• [The task]: The answer must be every line below that holds the word "filter".

[Collected data entries]
◇ ◇ ◇ ◇

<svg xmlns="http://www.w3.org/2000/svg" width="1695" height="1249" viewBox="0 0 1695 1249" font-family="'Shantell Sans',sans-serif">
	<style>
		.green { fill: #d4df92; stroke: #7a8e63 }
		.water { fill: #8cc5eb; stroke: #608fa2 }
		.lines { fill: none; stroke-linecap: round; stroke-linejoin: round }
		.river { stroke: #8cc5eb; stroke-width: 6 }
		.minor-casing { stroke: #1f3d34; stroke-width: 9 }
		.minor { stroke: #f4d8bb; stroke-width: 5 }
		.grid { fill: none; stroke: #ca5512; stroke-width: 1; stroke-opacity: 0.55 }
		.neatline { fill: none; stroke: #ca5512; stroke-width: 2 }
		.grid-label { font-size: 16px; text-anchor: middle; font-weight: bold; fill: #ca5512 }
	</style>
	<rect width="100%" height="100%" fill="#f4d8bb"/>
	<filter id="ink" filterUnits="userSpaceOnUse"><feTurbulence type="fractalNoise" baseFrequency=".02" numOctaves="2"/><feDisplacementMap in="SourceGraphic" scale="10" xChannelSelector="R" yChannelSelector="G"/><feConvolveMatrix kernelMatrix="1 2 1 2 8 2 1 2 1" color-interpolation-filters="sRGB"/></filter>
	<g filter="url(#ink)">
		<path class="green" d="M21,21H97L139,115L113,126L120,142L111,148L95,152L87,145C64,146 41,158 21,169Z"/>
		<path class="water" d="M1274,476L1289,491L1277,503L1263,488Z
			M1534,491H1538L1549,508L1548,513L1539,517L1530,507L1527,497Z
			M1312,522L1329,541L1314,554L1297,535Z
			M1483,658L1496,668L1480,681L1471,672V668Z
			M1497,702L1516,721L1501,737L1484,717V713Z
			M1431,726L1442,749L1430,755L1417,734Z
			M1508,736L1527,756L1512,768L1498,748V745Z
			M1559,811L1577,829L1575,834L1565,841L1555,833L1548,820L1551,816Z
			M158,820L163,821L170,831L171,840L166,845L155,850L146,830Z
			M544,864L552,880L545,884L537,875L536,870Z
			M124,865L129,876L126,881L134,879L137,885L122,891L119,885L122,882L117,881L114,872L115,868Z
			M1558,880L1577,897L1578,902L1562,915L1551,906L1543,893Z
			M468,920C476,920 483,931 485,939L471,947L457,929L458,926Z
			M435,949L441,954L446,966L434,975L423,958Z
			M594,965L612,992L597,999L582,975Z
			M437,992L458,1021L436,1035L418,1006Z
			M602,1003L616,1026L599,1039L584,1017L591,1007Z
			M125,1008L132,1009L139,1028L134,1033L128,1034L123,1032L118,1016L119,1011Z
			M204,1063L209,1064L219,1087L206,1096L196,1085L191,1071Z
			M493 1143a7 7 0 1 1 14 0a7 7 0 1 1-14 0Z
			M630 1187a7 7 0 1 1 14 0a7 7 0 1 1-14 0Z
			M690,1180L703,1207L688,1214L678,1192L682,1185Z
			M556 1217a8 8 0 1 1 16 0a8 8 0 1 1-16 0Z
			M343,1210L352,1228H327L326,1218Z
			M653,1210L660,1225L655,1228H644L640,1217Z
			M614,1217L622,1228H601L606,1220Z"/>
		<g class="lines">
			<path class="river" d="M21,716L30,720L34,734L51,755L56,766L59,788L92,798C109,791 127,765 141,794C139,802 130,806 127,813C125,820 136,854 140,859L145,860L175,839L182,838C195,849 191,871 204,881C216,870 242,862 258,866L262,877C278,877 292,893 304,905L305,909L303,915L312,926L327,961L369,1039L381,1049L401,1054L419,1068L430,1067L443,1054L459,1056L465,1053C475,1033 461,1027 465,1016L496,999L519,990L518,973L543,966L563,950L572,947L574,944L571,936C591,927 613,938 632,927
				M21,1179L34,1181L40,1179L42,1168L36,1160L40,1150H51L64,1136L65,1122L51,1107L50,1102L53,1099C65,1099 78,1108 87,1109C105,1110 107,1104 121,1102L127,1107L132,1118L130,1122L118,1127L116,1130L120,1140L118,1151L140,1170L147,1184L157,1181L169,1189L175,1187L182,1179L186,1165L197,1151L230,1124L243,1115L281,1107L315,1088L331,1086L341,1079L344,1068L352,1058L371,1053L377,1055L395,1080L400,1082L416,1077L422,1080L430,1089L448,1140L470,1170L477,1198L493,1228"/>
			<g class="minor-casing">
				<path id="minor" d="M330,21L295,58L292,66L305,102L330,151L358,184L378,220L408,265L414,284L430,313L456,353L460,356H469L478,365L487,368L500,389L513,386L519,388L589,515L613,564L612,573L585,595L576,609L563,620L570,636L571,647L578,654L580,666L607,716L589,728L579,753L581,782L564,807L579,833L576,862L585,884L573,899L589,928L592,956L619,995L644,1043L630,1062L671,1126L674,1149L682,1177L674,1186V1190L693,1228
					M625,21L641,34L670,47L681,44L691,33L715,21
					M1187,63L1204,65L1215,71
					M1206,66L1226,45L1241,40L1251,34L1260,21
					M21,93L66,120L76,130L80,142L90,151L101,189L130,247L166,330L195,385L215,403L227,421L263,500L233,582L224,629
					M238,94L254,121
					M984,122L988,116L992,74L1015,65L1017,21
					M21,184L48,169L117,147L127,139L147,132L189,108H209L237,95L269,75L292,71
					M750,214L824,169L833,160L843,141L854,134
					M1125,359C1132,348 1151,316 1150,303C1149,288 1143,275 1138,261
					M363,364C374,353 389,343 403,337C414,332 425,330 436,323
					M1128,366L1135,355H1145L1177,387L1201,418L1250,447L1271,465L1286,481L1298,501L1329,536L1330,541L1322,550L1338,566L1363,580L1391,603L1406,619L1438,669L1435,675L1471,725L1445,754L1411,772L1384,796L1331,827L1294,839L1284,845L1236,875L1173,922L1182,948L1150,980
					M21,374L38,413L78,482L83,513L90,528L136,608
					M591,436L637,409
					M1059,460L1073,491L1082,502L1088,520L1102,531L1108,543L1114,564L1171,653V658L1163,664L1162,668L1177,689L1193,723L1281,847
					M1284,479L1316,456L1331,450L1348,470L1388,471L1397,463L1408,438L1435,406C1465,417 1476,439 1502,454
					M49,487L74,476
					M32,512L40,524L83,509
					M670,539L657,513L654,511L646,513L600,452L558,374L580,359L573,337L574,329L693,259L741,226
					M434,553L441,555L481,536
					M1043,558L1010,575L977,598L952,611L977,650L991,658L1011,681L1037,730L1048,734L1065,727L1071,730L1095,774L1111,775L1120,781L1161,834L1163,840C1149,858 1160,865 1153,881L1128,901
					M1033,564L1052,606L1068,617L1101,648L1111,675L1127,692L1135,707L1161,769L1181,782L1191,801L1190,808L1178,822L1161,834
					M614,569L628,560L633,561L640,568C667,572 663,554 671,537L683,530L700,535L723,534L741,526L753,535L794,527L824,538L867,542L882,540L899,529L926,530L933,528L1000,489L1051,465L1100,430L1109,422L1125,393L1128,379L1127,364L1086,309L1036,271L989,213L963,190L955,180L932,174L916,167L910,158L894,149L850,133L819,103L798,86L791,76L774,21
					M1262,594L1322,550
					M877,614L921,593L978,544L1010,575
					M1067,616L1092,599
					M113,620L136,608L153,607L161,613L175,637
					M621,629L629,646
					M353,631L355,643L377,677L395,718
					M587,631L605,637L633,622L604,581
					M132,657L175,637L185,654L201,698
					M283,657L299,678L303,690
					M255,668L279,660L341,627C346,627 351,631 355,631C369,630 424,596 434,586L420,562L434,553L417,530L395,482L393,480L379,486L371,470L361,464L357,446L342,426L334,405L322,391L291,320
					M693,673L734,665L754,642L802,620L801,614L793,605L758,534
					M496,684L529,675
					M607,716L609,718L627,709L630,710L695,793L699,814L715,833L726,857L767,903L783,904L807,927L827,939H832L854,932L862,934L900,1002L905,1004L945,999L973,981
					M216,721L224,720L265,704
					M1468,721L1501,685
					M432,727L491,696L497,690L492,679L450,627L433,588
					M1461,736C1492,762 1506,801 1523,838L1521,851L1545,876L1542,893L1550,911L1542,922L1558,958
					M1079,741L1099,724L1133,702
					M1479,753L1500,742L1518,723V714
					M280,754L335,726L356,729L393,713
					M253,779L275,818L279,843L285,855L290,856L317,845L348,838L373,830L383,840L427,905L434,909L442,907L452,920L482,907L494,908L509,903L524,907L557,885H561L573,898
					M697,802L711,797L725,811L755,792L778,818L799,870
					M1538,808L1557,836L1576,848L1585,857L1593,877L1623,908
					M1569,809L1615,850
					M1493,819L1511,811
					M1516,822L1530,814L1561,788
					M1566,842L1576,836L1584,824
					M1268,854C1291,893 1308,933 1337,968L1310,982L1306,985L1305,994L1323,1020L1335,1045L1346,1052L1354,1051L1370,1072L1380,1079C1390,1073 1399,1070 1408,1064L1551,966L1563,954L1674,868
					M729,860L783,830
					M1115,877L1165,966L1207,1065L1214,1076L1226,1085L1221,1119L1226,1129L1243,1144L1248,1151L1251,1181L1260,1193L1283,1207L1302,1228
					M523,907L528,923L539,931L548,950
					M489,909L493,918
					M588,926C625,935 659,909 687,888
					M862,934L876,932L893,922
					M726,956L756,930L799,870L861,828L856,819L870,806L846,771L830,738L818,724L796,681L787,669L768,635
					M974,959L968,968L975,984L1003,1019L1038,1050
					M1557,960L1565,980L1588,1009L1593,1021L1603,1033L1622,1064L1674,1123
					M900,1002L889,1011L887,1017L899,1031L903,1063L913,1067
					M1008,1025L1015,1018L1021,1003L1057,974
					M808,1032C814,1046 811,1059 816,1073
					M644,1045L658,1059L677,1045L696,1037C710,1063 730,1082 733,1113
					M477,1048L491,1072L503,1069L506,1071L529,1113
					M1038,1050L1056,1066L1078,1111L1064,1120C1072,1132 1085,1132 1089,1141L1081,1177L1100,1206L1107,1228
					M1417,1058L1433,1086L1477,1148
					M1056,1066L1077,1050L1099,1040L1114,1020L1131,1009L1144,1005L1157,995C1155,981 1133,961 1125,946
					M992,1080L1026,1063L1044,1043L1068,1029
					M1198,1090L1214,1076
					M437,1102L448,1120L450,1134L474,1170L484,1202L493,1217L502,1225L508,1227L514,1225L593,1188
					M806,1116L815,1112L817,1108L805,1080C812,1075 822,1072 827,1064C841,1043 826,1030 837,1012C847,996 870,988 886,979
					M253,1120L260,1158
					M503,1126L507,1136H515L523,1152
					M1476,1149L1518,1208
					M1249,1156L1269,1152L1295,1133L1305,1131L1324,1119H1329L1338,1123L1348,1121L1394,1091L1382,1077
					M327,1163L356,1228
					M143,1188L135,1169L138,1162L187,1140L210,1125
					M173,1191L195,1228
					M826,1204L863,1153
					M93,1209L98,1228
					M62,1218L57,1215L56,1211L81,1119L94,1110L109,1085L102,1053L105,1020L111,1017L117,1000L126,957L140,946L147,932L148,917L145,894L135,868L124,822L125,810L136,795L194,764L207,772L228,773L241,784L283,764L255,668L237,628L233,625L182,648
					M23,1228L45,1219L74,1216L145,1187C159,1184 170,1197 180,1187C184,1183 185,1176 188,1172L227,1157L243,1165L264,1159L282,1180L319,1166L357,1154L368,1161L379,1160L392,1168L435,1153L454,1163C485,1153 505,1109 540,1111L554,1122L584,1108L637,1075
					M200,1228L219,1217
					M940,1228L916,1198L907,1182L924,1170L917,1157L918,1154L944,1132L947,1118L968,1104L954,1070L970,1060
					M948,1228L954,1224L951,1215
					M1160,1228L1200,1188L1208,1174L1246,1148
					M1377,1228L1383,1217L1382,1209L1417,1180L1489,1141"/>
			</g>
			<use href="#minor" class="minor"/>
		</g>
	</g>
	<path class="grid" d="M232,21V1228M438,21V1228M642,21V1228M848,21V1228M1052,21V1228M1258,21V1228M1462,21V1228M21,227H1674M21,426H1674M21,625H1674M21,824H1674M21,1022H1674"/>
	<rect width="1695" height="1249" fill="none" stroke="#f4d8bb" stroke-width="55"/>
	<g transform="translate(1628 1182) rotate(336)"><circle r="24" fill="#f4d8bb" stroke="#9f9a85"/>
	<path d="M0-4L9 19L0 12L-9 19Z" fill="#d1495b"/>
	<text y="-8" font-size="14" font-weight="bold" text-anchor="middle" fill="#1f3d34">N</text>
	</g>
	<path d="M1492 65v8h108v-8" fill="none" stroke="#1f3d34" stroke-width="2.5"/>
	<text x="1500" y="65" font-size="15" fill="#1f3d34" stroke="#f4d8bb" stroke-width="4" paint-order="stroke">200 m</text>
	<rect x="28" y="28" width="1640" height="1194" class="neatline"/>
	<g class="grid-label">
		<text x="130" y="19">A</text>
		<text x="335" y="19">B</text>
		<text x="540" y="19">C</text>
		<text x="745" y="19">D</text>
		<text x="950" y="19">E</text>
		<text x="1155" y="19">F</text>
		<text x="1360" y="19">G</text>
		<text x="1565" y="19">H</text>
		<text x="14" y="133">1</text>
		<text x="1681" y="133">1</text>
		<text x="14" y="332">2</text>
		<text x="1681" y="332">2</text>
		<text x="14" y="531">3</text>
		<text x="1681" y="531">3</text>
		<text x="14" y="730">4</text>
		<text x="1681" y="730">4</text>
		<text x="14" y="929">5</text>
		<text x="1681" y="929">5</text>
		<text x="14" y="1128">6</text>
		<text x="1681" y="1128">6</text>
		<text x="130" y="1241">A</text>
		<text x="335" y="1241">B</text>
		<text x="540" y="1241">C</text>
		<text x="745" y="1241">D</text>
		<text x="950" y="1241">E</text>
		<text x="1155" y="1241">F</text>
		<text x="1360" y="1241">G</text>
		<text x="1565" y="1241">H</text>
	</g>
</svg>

◇ ◇ ◇ ◇

• [Task response]:
	<filter id="ink" filterUnits="userSpaceOnUse"><feTurbulence type="fractalNoise" baseFrequency=".02" numOctaves="2"/><feDisplacementMap in="SourceGraphic" scale="10" xChannelSelector="R" yChannelSelector="G"/><feConvolveMatrix kernelMatrix="1 2 1 2 8 2 1 2 1" color-interpolation-filters="sRGB"/></filter>
	<g filter="url(#ink)">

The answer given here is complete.